* _DOCUMENT SECTION_:
====
Tea service by Svend Weihrauch, ca. 1948 for Frantz Hingelberg Silversmithy Gabriele de Vecchi, teapot, 2006
Tea service by Svend Weihrauch, ca. 1948 for Frantz Hingelberg Silversmithy (left)
Gabriele de Vecchi, teapot, 2006 (right)
Part of the collection is pictured in "Collecting by Design, Silver & Metalwork of the Twentieth Century from the Margo Grant Walsh Collection" (note 4). The SFO Museum will undertake extensive photographing of this show, which will hopefully be the basis for a new book showing the many new additions to the Margo Grant Walsh collection.


The opening of the exhibition HaKaRo coincided with this year's flatware collectors' meeting in the Deutsche Klingenmuseum, Solingen (note 5). Curating this exhibition are Heinrich Averwerser and Jörg Müller-Daehn - a research team already well known for their books on modern German flatware (note 6). HaKaRo stands for Hans Karl Rodenkirchen, a very versatile graphic artist and industrial designer and also one of the early environmentalists. After buying an old mill on the river Wupper, his concentrated efforts and the founding of the environment group Nordrhein-Westfalen led eventually to better regulations for industrial water use and consequently to an improved water quality of this river.

Rodenkirchen together with his wife and business partner Lotte not only made the old mill their home, it also became a cultural center; a place for various exhibitions, concerts, theatre performances and lectures. From 1954 to 1965 it served as studio space of various artists who formed the "Werkring Wipperkotten". This led to the establishment of a permanent gallery which sold their various products as well as glasses, flatware and table accessories designed by Rodenkirchen and executed by local firms.
====
[Items paired with pictures]
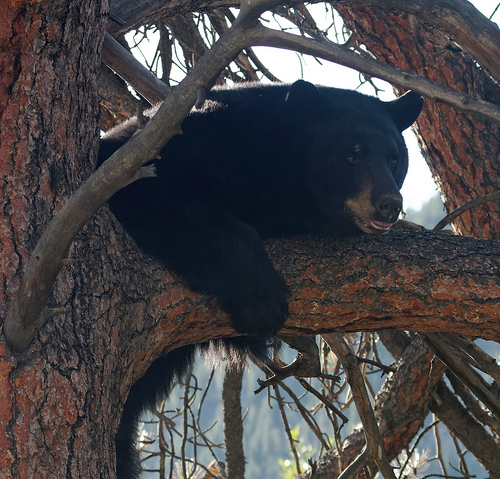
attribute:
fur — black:
[216, 128, 245, 146]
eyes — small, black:
[337, 147, 406, 175]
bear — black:
[81, 29, 458, 397]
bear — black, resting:
[98, 79, 423, 338]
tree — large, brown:
[1, 0, 149, 473]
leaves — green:
[279, 420, 307, 463]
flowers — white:
[235, 414, 340, 477]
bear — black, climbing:
[124, 73, 438, 326]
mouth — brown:
[349, 187, 399, 234]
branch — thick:
[101, 199, 498, 407]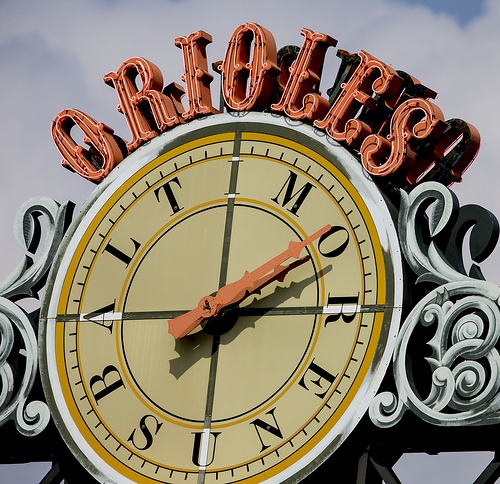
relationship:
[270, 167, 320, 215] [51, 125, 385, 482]
letter on clock face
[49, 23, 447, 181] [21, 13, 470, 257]
orioles on sign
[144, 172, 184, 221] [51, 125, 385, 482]
letter on clock face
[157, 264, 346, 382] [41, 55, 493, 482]
shadow on clock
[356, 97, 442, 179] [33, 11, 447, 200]
letter of sign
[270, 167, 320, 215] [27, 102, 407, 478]
letter on clock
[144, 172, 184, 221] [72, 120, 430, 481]
letter on clock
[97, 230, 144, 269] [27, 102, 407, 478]
letter from clock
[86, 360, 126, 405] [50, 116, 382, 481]
letter on clock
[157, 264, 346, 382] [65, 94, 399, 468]
shadow of clock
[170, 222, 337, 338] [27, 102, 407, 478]
hand on clock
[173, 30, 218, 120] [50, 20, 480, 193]
letter on sign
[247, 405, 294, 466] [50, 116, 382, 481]
letter on clock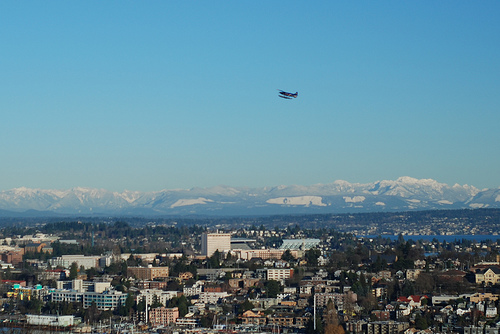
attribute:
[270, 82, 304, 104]
plane — black 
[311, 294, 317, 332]
pole — white 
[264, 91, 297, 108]
gear — landing, for water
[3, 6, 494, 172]
sky — blue 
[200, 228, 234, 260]
building — white 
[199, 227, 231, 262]
building — tallest 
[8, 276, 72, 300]
mounds — green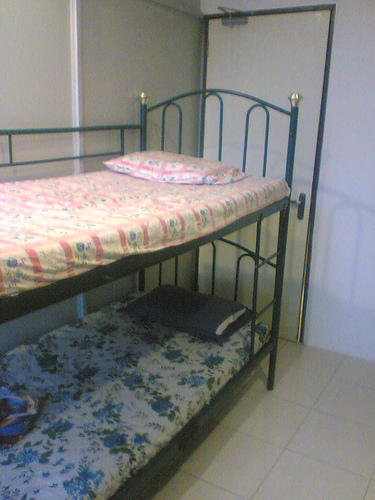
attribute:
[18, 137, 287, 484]
bunk bed — metal-framed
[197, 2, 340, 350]
bedroom door — cream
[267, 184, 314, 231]
door lever — silver door  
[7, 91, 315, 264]
bed — patterned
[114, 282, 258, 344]
pillow — blue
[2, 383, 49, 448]
blanket — bunched up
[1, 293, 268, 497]
bed — bottom 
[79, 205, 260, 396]
bunk beds — metal bunk, dark blue 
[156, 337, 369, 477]
floor — off white colored linoleum tiled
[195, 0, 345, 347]
door — metal self closing door 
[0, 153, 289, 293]
sheet — white, blue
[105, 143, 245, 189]
pillow case — white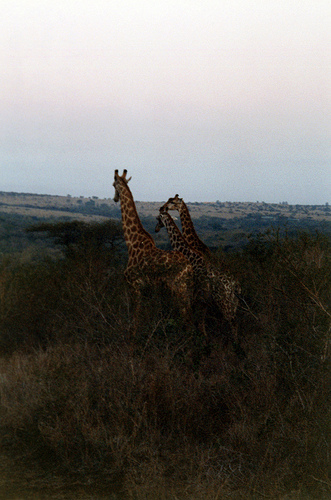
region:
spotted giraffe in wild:
[96, 160, 154, 285]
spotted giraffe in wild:
[152, 203, 201, 303]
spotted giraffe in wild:
[168, 183, 264, 330]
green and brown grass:
[30, 416, 101, 453]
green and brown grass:
[94, 418, 153, 447]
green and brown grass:
[161, 393, 222, 447]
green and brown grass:
[216, 399, 272, 463]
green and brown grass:
[262, 393, 309, 454]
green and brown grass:
[11, 351, 73, 417]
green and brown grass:
[78, 333, 142, 411]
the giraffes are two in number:
[105, 160, 228, 343]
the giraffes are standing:
[109, 170, 205, 300]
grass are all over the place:
[26, 345, 240, 473]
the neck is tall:
[111, 164, 140, 255]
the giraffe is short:
[151, 208, 179, 241]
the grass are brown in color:
[23, 341, 254, 455]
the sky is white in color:
[117, 55, 243, 134]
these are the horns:
[112, 166, 128, 178]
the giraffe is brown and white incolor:
[134, 231, 146, 246]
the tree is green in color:
[65, 216, 102, 240]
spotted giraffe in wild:
[164, 182, 202, 254]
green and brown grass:
[75, 422, 170, 476]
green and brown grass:
[127, 373, 176, 414]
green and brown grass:
[172, 391, 241, 432]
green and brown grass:
[194, 429, 234, 453]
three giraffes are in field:
[103, 164, 234, 377]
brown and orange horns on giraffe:
[98, 149, 129, 178]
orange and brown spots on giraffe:
[112, 200, 156, 273]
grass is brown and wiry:
[27, 295, 126, 456]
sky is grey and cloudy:
[22, 93, 162, 167]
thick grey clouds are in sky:
[21, 38, 167, 161]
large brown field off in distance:
[11, 194, 132, 244]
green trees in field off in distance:
[82, 195, 133, 221]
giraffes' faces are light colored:
[115, 175, 178, 210]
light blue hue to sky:
[67, 63, 239, 158]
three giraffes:
[107, 168, 241, 348]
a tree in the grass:
[42, 219, 117, 282]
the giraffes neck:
====
* _THINGS TO DO_:
**1.** Reproduce from the exhibition text, word for word, the passage starting with "Part of the" and going on through "Grant Walsh collection.".
**2.** Answer these questions from the exhibition text:
(a) In what year was the teapot by Gabriele de Vecchi made?
(b) Who is curating the HaKaRo exhibition?
(c) During which years did the old mill serve as studio space for the artists of the "Werkring Wipperkotten"?

* _EXPECTED RESPONSES_:
**1.**
Part of the collection is pictured in "Collecting by Design, Silver & Metalwork of the Twentieth Century from the Margo Grant Walsh Collection" (note 4). The SFO Museum will undertake extensive photographing of this show, which will hopefully be the basis for a new book showing the many new additions to the Margo Grant Walsh collection.

**2.**
(a) 2006
(b) Heinrich Averwerser and Jörg Müller-Daehn
(c) From 1954 to 1965